2014-06-25 Thread Philipp Moeller
Nils Gladitz nilsglad...@gmail.com
writes:

 On 06/25/2014 02:53 PM, Stephen Kelly wrote:
 David Cole via cmake-developers wrote:

 Thanks. That indeed doesn't seem to interact well with CMake.

 The introduction of imported targets is an opportunity to add the necessary
 define to disable it to INTERFACE_COMPILE_DEFINITIONS by default, if that is
 desired.

 I would like that very much as well.

I'll look into doing that. I think populating
INTERFACE_COMPILE_DEFINTIONS with BOOST_${LIBRARY_NAME}_NO_LIB seems the
obvious choice.

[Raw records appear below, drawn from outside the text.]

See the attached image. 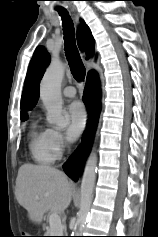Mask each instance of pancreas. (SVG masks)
Returning a JSON list of instances; mask_svg holds the SVG:
<instances>
[{
    "instance_id": "1",
    "label": "pancreas",
    "mask_w": 158,
    "mask_h": 237,
    "mask_svg": "<svg viewBox=\"0 0 158 237\" xmlns=\"http://www.w3.org/2000/svg\"><path fill=\"white\" fill-rule=\"evenodd\" d=\"M46 233H47V234H46L47 236H58V235H62V233H63V227L60 226L59 228L54 229V228H52V227L50 226V227H48Z\"/></svg>"
}]
</instances>
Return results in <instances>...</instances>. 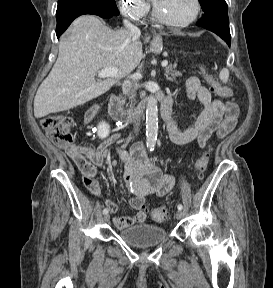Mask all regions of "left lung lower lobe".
I'll list each match as a JSON object with an SVG mask.
<instances>
[{
  "mask_svg": "<svg viewBox=\"0 0 273 288\" xmlns=\"http://www.w3.org/2000/svg\"><path fill=\"white\" fill-rule=\"evenodd\" d=\"M197 25L214 32L223 40H225L230 46L231 36L229 29L228 10L220 11L211 15L204 14L197 22Z\"/></svg>",
  "mask_w": 273,
  "mask_h": 288,
  "instance_id": "1",
  "label": "left lung lower lobe"
}]
</instances>
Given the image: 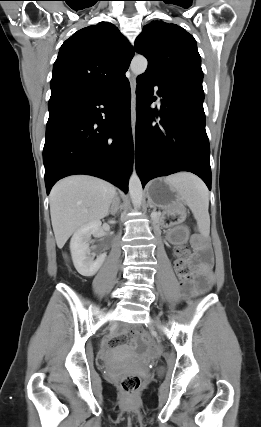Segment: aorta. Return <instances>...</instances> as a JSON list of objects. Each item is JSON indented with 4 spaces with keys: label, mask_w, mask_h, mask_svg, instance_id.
<instances>
[{
    "label": "aorta",
    "mask_w": 261,
    "mask_h": 427,
    "mask_svg": "<svg viewBox=\"0 0 261 427\" xmlns=\"http://www.w3.org/2000/svg\"><path fill=\"white\" fill-rule=\"evenodd\" d=\"M147 65V59L142 55H137L132 59L130 68L132 73L137 77L146 71ZM129 193L133 206L135 208H140L143 200V189L141 180L135 169L129 179Z\"/></svg>",
    "instance_id": "obj_1"
}]
</instances>
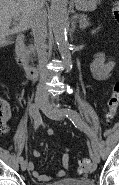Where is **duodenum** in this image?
Wrapping results in <instances>:
<instances>
[{"instance_id":"410a0bca","label":"duodenum","mask_w":119,"mask_h":185,"mask_svg":"<svg viewBox=\"0 0 119 185\" xmlns=\"http://www.w3.org/2000/svg\"><path fill=\"white\" fill-rule=\"evenodd\" d=\"M15 57L18 65L23 68L28 79L34 80L38 77V69L29 63L25 37L23 35L17 37L15 45Z\"/></svg>"}]
</instances>
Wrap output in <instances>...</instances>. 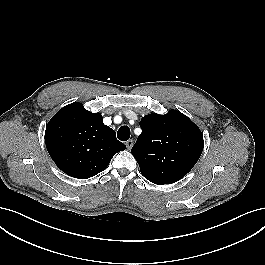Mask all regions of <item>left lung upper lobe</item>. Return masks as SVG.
<instances>
[{"label":"left lung upper lobe","instance_id":"5c2ea615","mask_svg":"<svg viewBox=\"0 0 265 265\" xmlns=\"http://www.w3.org/2000/svg\"><path fill=\"white\" fill-rule=\"evenodd\" d=\"M142 133L131 153L141 174L158 185L184 177L198 161L203 147L200 129L184 114L170 110L165 115L148 114L139 123Z\"/></svg>","mask_w":265,"mask_h":265}]
</instances>
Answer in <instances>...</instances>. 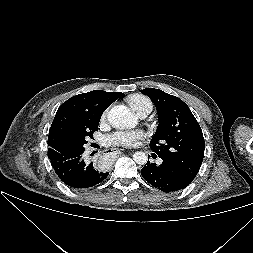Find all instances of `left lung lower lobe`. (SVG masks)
I'll use <instances>...</instances> for the list:
<instances>
[{"label":"left lung lower lobe","mask_w":253,"mask_h":253,"mask_svg":"<svg viewBox=\"0 0 253 253\" xmlns=\"http://www.w3.org/2000/svg\"><path fill=\"white\" fill-rule=\"evenodd\" d=\"M141 175L153 187L167 193L184 189L194 179L178 166L166 160H163L162 164L157 166L150 163L148 159L141 169Z\"/></svg>","instance_id":"obj_1"}]
</instances>
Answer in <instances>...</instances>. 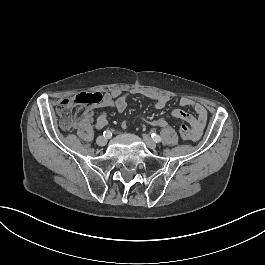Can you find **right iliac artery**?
Listing matches in <instances>:
<instances>
[{
  "mask_svg": "<svg viewBox=\"0 0 265 265\" xmlns=\"http://www.w3.org/2000/svg\"><path fill=\"white\" fill-rule=\"evenodd\" d=\"M103 136L106 137L107 139L110 138L112 136V133L110 131H104L103 132Z\"/></svg>",
  "mask_w": 265,
  "mask_h": 265,
  "instance_id": "1",
  "label": "right iliac artery"
}]
</instances>
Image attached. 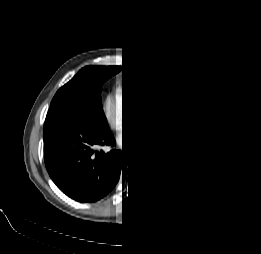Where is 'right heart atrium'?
Listing matches in <instances>:
<instances>
[{
	"instance_id": "right-heart-atrium-1",
	"label": "right heart atrium",
	"mask_w": 261,
	"mask_h": 254,
	"mask_svg": "<svg viewBox=\"0 0 261 254\" xmlns=\"http://www.w3.org/2000/svg\"><path fill=\"white\" fill-rule=\"evenodd\" d=\"M106 112L111 127L118 130L123 129L135 117L133 110L123 96L109 99Z\"/></svg>"
}]
</instances>
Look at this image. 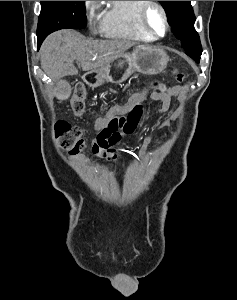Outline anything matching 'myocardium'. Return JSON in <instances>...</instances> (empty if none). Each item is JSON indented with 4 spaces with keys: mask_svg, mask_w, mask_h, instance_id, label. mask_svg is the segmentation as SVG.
Masks as SVG:
<instances>
[{
    "mask_svg": "<svg viewBox=\"0 0 237 300\" xmlns=\"http://www.w3.org/2000/svg\"><path fill=\"white\" fill-rule=\"evenodd\" d=\"M152 9L158 10L161 15L164 24V31L162 33L157 32L149 22V13ZM140 17L145 29L154 37L162 38L166 36L170 30L167 11L159 1H145L140 10Z\"/></svg>",
    "mask_w": 237,
    "mask_h": 300,
    "instance_id": "obj_1",
    "label": "myocardium"
}]
</instances>
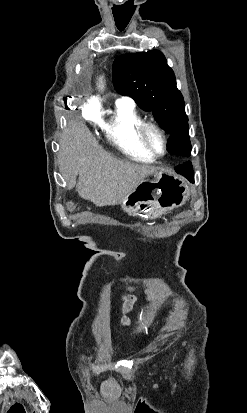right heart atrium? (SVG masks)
<instances>
[{"mask_svg": "<svg viewBox=\"0 0 247 413\" xmlns=\"http://www.w3.org/2000/svg\"><path fill=\"white\" fill-rule=\"evenodd\" d=\"M102 108V100H87L85 102L83 112L84 119H90V122L92 124H95L97 127H100L102 125V122L99 119L103 117V112L101 111Z\"/></svg>", "mask_w": 247, "mask_h": 413, "instance_id": "1", "label": "right heart atrium"}]
</instances>
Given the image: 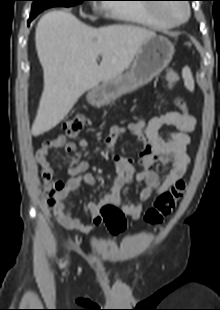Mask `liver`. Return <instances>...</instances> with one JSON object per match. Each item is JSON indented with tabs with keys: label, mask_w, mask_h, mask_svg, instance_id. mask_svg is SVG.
Returning <instances> with one entry per match:
<instances>
[{
	"label": "liver",
	"mask_w": 220,
	"mask_h": 310,
	"mask_svg": "<svg viewBox=\"0 0 220 310\" xmlns=\"http://www.w3.org/2000/svg\"><path fill=\"white\" fill-rule=\"evenodd\" d=\"M155 35L133 25L93 28L61 10L42 16L35 41L44 89L32 135L39 136L59 124L86 91L122 75L144 41Z\"/></svg>",
	"instance_id": "liver-1"
}]
</instances>
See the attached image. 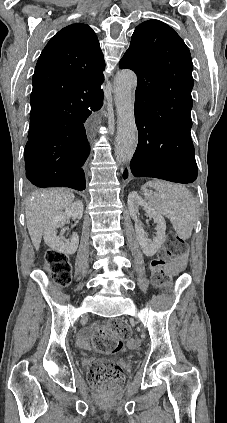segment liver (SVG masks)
<instances>
[{
	"mask_svg": "<svg viewBox=\"0 0 227 423\" xmlns=\"http://www.w3.org/2000/svg\"><path fill=\"white\" fill-rule=\"evenodd\" d=\"M75 196L70 190L54 188V190H41L29 196L26 202V223L31 237V241L38 251L44 229L58 213V211L71 206Z\"/></svg>",
	"mask_w": 227,
	"mask_h": 423,
	"instance_id": "1",
	"label": "liver"
}]
</instances>
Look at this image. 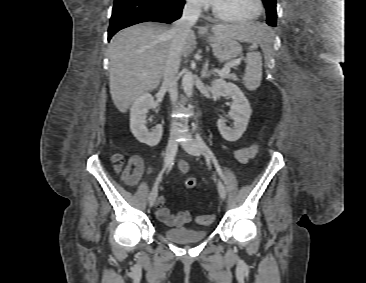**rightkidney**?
<instances>
[{
  "instance_id": "obj_1",
  "label": "right kidney",
  "mask_w": 366,
  "mask_h": 283,
  "mask_svg": "<svg viewBox=\"0 0 366 283\" xmlns=\"http://www.w3.org/2000/svg\"><path fill=\"white\" fill-rule=\"evenodd\" d=\"M148 109L156 110L157 104L150 94L144 93L137 97L131 106L130 130L139 142L153 147L156 146L162 138L163 126L160 124L157 125L152 132L148 131L146 127Z\"/></svg>"
}]
</instances>
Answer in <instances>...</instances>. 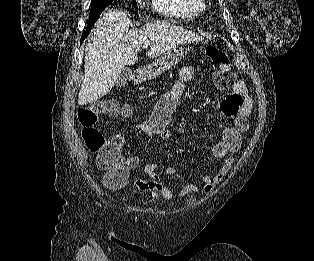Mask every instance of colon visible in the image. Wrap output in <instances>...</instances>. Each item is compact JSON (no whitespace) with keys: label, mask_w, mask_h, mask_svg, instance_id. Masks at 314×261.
<instances>
[{"label":"colon","mask_w":314,"mask_h":261,"mask_svg":"<svg viewBox=\"0 0 314 261\" xmlns=\"http://www.w3.org/2000/svg\"><path fill=\"white\" fill-rule=\"evenodd\" d=\"M205 52L209 60L219 68L215 75L217 86L226 88L235 85L226 53L216 46H208ZM118 112L119 105L113 99L82 106L78 111L82 138L89 151L97 155V166L104 172V183L110 188H120L125 185L127 166L121 162L116 166L113 165L122 144L117 138L105 137L96 125L101 116H113Z\"/></svg>","instance_id":"1"}]
</instances>
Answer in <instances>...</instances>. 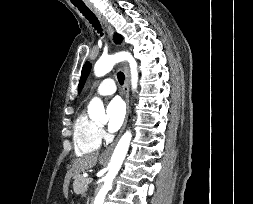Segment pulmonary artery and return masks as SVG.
Returning <instances> with one entry per match:
<instances>
[{"label": "pulmonary artery", "mask_w": 253, "mask_h": 204, "mask_svg": "<svg viewBox=\"0 0 253 204\" xmlns=\"http://www.w3.org/2000/svg\"><path fill=\"white\" fill-rule=\"evenodd\" d=\"M116 92V83L112 78L104 79L96 88L95 94L98 96H108Z\"/></svg>", "instance_id": "pulmonary-artery-1"}]
</instances>
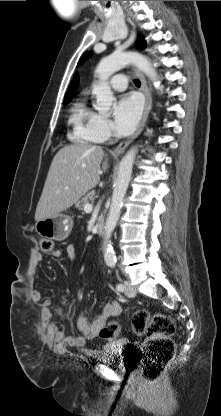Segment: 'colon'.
Returning <instances> with one entry per match:
<instances>
[{
  "label": "colon",
  "instance_id": "1",
  "mask_svg": "<svg viewBox=\"0 0 221 416\" xmlns=\"http://www.w3.org/2000/svg\"><path fill=\"white\" fill-rule=\"evenodd\" d=\"M41 250L52 253L55 243L51 239H41ZM130 330L136 335H146L140 360L141 374L147 381H156L175 352L173 335L176 332L174 321L163 313H151L146 309H139L133 313ZM121 332L118 321L106 323L99 331V335L107 340H115Z\"/></svg>",
  "mask_w": 221,
  "mask_h": 416
}]
</instances>
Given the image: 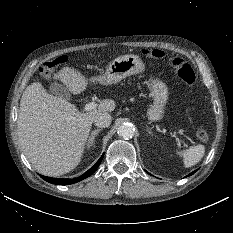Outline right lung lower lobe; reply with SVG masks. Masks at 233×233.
<instances>
[{
  "label": "right lung lower lobe",
  "mask_w": 233,
  "mask_h": 233,
  "mask_svg": "<svg viewBox=\"0 0 233 233\" xmlns=\"http://www.w3.org/2000/svg\"><path fill=\"white\" fill-rule=\"evenodd\" d=\"M104 154L101 156V158L94 164V166L89 169L85 174H83L82 176L78 177V178H74V179H61V178H50V177H46V176H41L45 181L52 183V184H57V185H67V184H73L76 182H79L87 177H89L90 175H92L96 169L98 168L99 164L101 163L102 159H103Z\"/></svg>",
  "instance_id": "98d812e1"
}]
</instances>
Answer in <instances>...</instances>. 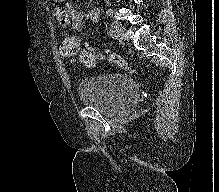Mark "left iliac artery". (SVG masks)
Instances as JSON below:
<instances>
[{
	"label": "left iliac artery",
	"mask_w": 219,
	"mask_h": 192,
	"mask_svg": "<svg viewBox=\"0 0 219 192\" xmlns=\"http://www.w3.org/2000/svg\"><path fill=\"white\" fill-rule=\"evenodd\" d=\"M109 35L112 36L113 38H115V33H114L113 30H110V31H109Z\"/></svg>",
	"instance_id": "left-iliac-artery-1"
}]
</instances>
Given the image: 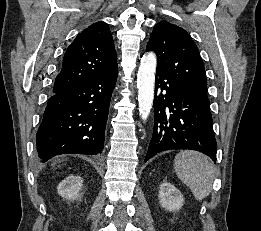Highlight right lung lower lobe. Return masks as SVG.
<instances>
[{
  "instance_id": "obj_1",
  "label": "right lung lower lobe",
  "mask_w": 261,
  "mask_h": 231,
  "mask_svg": "<svg viewBox=\"0 0 261 231\" xmlns=\"http://www.w3.org/2000/svg\"><path fill=\"white\" fill-rule=\"evenodd\" d=\"M117 75L116 66L97 78L49 98L36 137L41 162L60 154L102 153Z\"/></svg>"
}]
</instances>
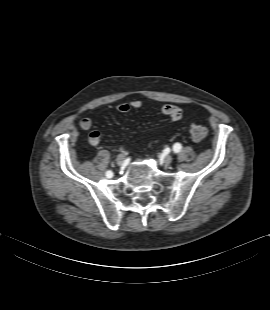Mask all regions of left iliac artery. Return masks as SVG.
<instances>
[{
    "label": "left iliac artery",
    "instance_id": "1",
    "mask_svg": "<svg viewBox=\"0 0 270 310\" xmlns=\"http://www.w3.org/2000/svg\"><path fill=\"white\" fill-rule=\"evenodd\" d=\"M181 148H182L181 144L176 143V144H174V146H173V151H174L175 153H178V152L181 150Z\"/></svg>",
    "mask_w": 270,
    "mask_h": 310
}]
</instances>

In addition I can provide a Boost::disable_autolinking
target to disable it for the complete library.

 I've got a custom FindBoost.cmake which basically just wraps the
 actual FindBoost module and sets the BOOST_ALL_NO_LIB definition.

Another option is to wrap FindBoost and simply unset ${Boost_LIBRARIES}
on Windows after it completed and to make sure the link directories are
set.

 This seems to be a source of confusion for people who are unaware of
 autolinking in general.

 Having CMake find and link one set of libraries (DLL by default) and
 the lib pragmas link yet another set of libraries (static by default).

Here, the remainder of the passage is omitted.